The township of Wesley consists of about twenty-nine sections, being all of Congressional Towns 32 north, Ranges 9 and 10 east of the Third Principal Meridian, lying east and north of the Kankakee River. The land in the north and east parts of the township is first-class, being of rich, deep soil and very productive of corn, hay, rye and oats, large crops of which are raised. The south and west portions are broken by sand ridges, and these are, in a measure, barren. Wheat is grown here to some extent; and John Kelly says that his farm has produced fair crops every year for thirty-nine years.

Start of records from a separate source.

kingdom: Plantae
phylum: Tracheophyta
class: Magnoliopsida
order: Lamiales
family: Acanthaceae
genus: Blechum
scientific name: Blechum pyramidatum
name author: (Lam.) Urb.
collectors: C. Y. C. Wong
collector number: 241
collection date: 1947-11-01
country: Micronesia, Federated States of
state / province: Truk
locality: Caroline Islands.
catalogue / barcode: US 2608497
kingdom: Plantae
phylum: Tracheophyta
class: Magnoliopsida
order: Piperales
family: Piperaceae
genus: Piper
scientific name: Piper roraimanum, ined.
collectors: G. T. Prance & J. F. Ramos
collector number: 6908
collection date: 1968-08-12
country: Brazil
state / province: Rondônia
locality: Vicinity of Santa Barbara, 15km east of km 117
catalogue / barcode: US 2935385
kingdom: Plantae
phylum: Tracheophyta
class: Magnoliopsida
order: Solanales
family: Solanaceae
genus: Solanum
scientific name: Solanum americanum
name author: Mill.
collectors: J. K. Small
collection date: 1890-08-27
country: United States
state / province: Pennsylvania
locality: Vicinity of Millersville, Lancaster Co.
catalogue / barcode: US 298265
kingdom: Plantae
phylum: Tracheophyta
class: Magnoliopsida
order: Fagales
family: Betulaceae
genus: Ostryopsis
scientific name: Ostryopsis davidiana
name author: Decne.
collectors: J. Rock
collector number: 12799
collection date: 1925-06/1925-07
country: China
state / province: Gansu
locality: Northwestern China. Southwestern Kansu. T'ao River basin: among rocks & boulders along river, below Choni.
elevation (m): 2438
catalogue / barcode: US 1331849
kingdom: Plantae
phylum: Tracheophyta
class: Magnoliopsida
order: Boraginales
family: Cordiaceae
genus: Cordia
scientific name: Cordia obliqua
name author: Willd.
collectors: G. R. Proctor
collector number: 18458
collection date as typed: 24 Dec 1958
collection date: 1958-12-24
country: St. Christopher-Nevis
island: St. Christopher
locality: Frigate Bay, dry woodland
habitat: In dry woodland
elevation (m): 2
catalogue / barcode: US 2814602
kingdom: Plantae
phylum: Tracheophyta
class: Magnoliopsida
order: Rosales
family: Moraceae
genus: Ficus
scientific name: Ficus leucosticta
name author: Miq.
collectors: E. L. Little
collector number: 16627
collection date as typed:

Of late years, many of the farmers have been giving attention to dairying and a cheese and butter factory has been recently built in the eastern part, by Elnathan Wright, of Manteno, to accommodate that industry. Stone of a good quality, but rather difficult to quarry is found along the bank of the Kankakee. Forked Creek which enters the township in the northeast corner and leaves at the northwest corner, flows, with long and gradual bend, through the central part, affording fine stock-water to th^ farms in its vicinity. Nearly one-half was formerly covered with timber. Much of the best timber, however, has been cut down, and the most of that remaining is valuable for posts and fuel. It is hardly necessary to inform our readers that the township was named in honor of the great apostle of Methodism, John Wesley. The pioneers of this vicinity were nearly all of that persuasion; and when a name was required for it, they bestowed upon it that name which, next to the saints, is dear to every Methodist.